Food demand

Food demand is in GLOBIOM endogenous and depends on population, gross domestic product (GDP) and own produt price. Population and GDP are exogenous variables while prices are endogenous. The simple demand system is presented in Eq. (1). First, for each product \(i\) in region \(r\) and period \(t\), the prior demand quantity \(Q\) is calculated as a function of population POP, GDP per capita \(GDP^{cap}\) adjusted by the income elasticity \(\varepsilon^{GDP}\), and the base year consumption level as reported in the Food Balance Sheets of FAOSTAT. If the prior demand quantity could be satisfied at the base year price \(P\), this would be also the optimal demand quantity \(Q\). However, usually the optimal quantity will be different from the prior quantity, and will depend on the optimal price \(P\) and the price elasticity \(\varepsilon^{price}\), the latter calculated from USDA (Seale, Regmi et al. 2003, [113]), updated in Muhammad, Seale et al. (2011, [75]) for the base year 2000. Because food demand in developed countries is more inelastic than in developing ones, the value of this elasticity is assumed to decrease with the level of GDP per capita. The rule applied is that the price elasticity of developing countries converges to the price elasticity of the USA in 2000 at the same pace as their GDP per capita reach the USA GDP per capita value of 2000. This allows capturing the effect of change in relative prices on food consumption taking into account heterogeneity of responses across regions, products and over time.
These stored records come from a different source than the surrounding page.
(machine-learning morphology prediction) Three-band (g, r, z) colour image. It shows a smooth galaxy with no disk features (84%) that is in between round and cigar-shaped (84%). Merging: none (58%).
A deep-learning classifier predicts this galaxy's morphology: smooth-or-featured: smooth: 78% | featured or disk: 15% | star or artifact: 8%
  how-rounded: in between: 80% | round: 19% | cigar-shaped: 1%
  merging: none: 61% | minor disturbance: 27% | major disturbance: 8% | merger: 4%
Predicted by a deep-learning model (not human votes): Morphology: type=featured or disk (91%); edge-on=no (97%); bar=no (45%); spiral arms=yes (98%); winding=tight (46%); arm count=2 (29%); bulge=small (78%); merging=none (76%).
(1)\[\frac{Q_{i,r,t}}{\overline{Q}_{i,r,t}} = \left( \frac{P_{i,r,t}}{\overline{P}_{i,r,2000}} \right)^{\varepsilon_{i,r,t}^{price}}\]

where

\(\overline{Q}_{i,r,t} = \frac{POP_{r,t}}{POP_{r,2000}}\times \left( \frac{GDP_{r,t}^{cap}}{GDP_{r,2000}^{cap}}\right)^{\varepsilon_{i,r,t}^{price}} \times \overline{Q}_{i,r,2000}\)

This demand function has the virtue of being easy to linearize as GLOBIOM is solved as a linear program. This is currently necessary because of the size of the model and the performance of non-linear solvers. However, this demand function has although some limitations which need to be kept in mind when considering the results obtained with respect to climate change mitigation and food availability. One of them is that it does not consider direct substitution effects on the consumer side which could be captured through cross price demand elasticities. Such a demand representation could lead to increased consumption of some products like legumes or cereals when prices of GHG intensive products like rice or beef would go up as a consequence of a carbon price targeting emissions for the agricultural sector. Neglecting the direct substitution effects may lead to an overestimation of the negative impact of such mitigation policies on total food consumption. However, the effect on emissions would be only of second order, because consumption would increase for commodities the least affected by the carbon price, and hence the least emission intensive. Although direct substitution effects on the demand side are not represented, substitution can still occur due to changes in prices on the supply side and can in some cases lead to a partial compensation of the decreased demand for commodities affected the most by a mitigation policy.